-- Recorded information follows --
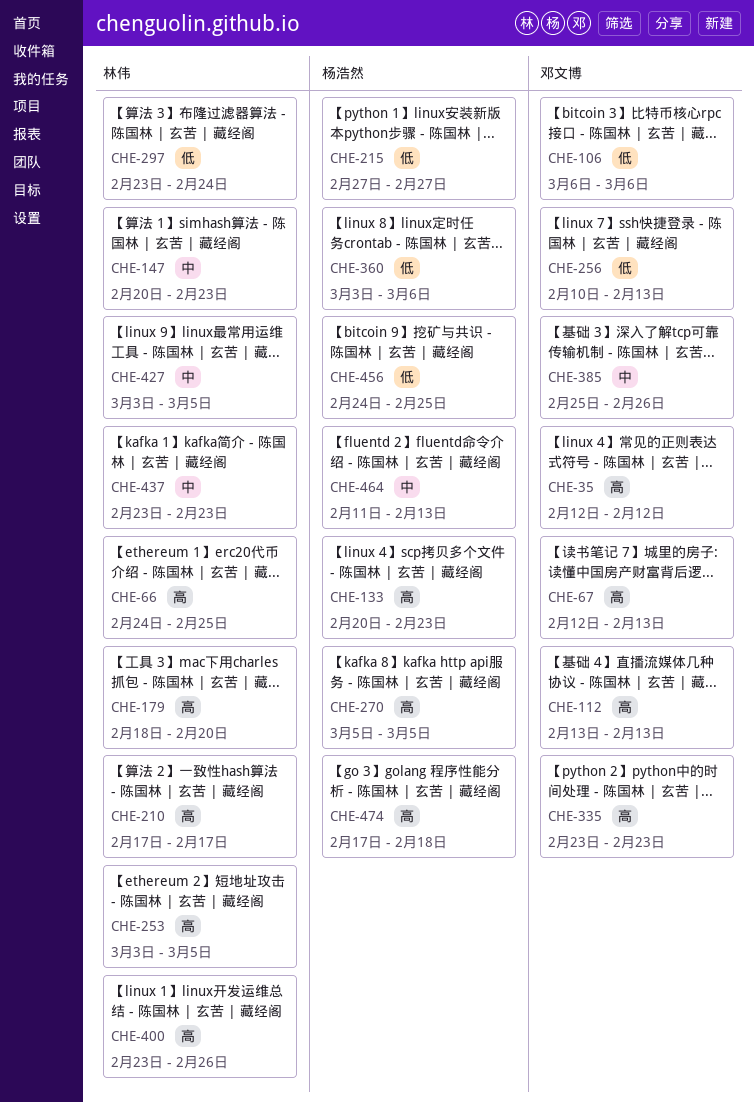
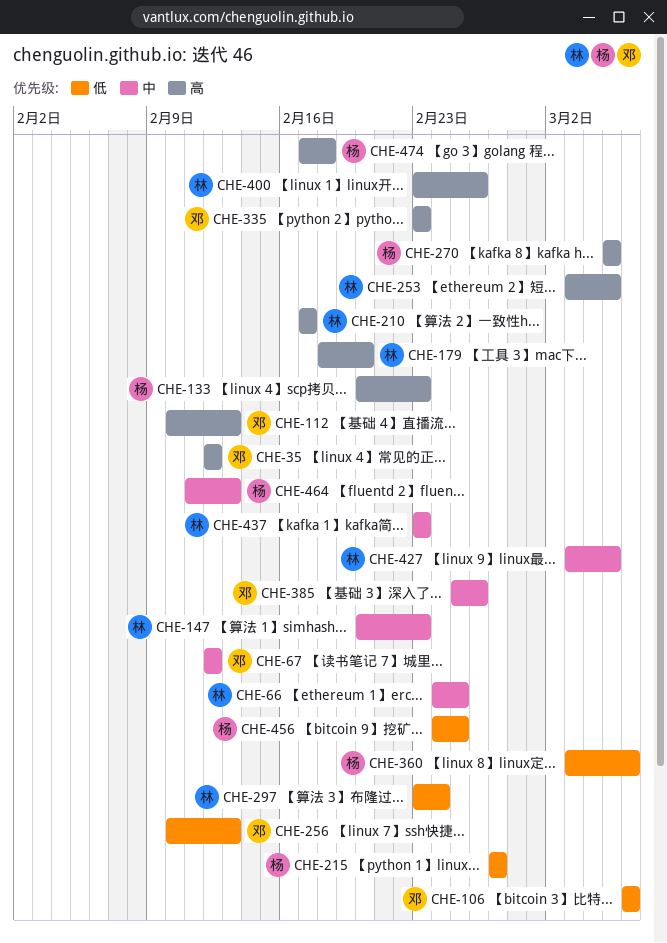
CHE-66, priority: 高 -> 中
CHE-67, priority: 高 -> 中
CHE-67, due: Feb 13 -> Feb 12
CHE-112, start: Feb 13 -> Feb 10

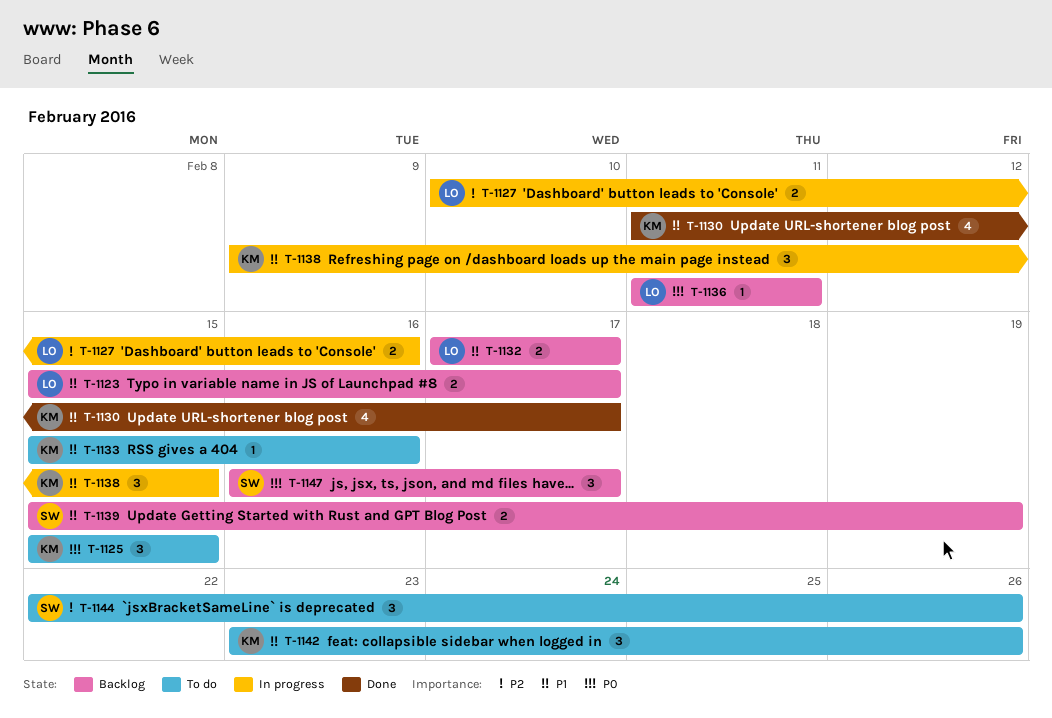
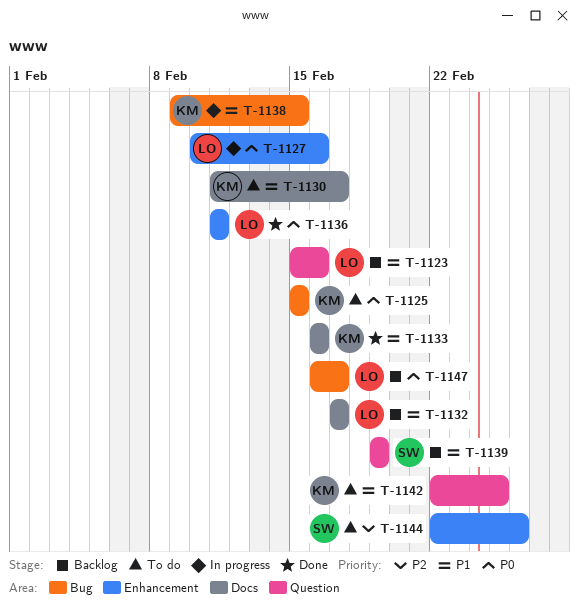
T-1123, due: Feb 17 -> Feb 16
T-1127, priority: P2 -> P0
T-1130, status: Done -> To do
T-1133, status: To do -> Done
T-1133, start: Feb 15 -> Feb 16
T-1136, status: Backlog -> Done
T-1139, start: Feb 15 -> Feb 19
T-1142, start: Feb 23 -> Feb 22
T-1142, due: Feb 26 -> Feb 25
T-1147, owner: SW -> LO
-- Recorded information concluded --
◆ Work request
Respond with one number, the count of lines in the data that hold the string "status".

◆ Task output
3